[Saved data entries]
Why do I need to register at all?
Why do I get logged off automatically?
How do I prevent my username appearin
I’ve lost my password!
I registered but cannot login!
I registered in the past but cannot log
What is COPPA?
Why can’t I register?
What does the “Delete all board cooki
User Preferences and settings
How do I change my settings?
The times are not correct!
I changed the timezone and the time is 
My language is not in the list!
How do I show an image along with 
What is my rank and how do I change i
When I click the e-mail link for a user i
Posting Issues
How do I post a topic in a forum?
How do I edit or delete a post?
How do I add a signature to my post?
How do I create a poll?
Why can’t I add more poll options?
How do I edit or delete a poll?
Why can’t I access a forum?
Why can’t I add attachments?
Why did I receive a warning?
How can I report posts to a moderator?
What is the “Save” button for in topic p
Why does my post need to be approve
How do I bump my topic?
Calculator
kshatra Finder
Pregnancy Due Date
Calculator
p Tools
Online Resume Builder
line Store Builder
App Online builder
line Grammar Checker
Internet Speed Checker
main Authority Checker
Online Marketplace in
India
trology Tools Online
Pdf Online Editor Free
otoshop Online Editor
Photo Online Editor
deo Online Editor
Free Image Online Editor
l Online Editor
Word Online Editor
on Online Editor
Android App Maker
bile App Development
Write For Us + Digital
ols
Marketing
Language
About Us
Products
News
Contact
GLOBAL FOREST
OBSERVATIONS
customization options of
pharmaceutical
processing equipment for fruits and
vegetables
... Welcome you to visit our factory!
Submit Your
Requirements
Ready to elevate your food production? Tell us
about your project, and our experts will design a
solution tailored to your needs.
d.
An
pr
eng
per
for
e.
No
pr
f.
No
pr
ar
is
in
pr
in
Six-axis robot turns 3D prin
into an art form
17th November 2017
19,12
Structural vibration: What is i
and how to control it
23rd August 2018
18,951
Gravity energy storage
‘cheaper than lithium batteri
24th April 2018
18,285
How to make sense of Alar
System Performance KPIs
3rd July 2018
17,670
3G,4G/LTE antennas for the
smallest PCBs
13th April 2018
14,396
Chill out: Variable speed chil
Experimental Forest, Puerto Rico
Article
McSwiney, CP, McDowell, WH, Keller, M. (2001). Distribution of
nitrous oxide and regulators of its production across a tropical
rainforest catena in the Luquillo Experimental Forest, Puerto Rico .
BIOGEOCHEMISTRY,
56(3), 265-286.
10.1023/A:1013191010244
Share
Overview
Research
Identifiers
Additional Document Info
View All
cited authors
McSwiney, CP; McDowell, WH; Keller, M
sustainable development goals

WORK TO BE COMPLETED - The answer must be the data above, repeated exactly as it stands.

RESULT OF THE TASK -
Why do I need to register at all?
Why do I get logged off automatically?
How do I prevent my username appearin
I’ve lost my password!
I registered but cannot login!
I registered in the past but cannot log
What is COPPA?
Why can’t I register?
What does the “Delete all board cooki
User Preferences and settings
How do I change my settings?
The times are not correct!
I changed the timezone and the time is 
My language is not in the list!
How do I show an image along with 
What is my rank and how do I change i
When I click the e-mail link for a user i
Posting Issues
How do I post a topic in a forum?
How do I edit or delete a post?
How do I add a signature to my post?
How do I create a poll?
Why can’t I add more poll options?
How do I edit or delete a poll?
Why can’t I access a forum?
Why can’t I add attachments?
Why did I receive a warning?
How can I report posts to a moderator?
What is the “Save” button for in topic p
Why does my post need to be approve
How do I bump my topic?
Calculator
kshatra Finder
Pregnancy Due Date
Calculator
p Tools
Online Resume Builder
line Store Builder
App Online builder
line Grammar Checker
Internet Speed Checker
main Authority Checker
Online Marketplace in
India
trology Tools Online
Pdf Online Editor Free
otoshop Online Editor
Photo Online Editor
deo Online Editor
Free Image Online Editor
l Online Editor
Word Online Editor
on Online Editor
Android App Maker
bile App Development
Write For Us + Digital
ols
Marketing
Language
About Us
Products
News
Contact
GLOBAL FOREST
OBSERVATIONS
customization options of
pharmaceutical
processing equipment for fruits and
vegetables
... Welcome you to visit our factory!
Submit Your
Requirements
Ready to elevate your food production? Tell us
about your project, and our experts will design a
solution tailored to your needs.
d.
An
pr
eng
per
for
e.
No
pr
f.
No
pr
ar
is
in
pr
in
Six-axis robot turns 3D prin
into an art form
17th November 2017
19,12
Structural vibration: What is i
and how to control it
23rd August 2018
18,951
Gravity energy storage
‘cheaper than lithium batteri
24th April 2018
18,285
How to make sense of Alar
System Performance KPIs
3rd July 2018
17,670
3G,4G/LTE antennas for the
smallest PCBs
13th April 2018
14,396
Chill out: Variable speed chil
Experimental Forest, Puerto Rico
Article
McSwiney, CP, McDowell, WH, Keller, M. (2001). Distribution of
nitrous oxide and regulators of its production across a tropical
rainforest catena in the Luquillo Experimental Forest, Puerto Rico .
BIOGEOCHEMISTRY,
56(3), 265-286.
10.1023/A:1013191010244
Share
Overview
Research
Identifiers
Additional Document Info
View All
cited authors
McSwiney, CP; McDowell, WH; Keller, M
sustainable development goals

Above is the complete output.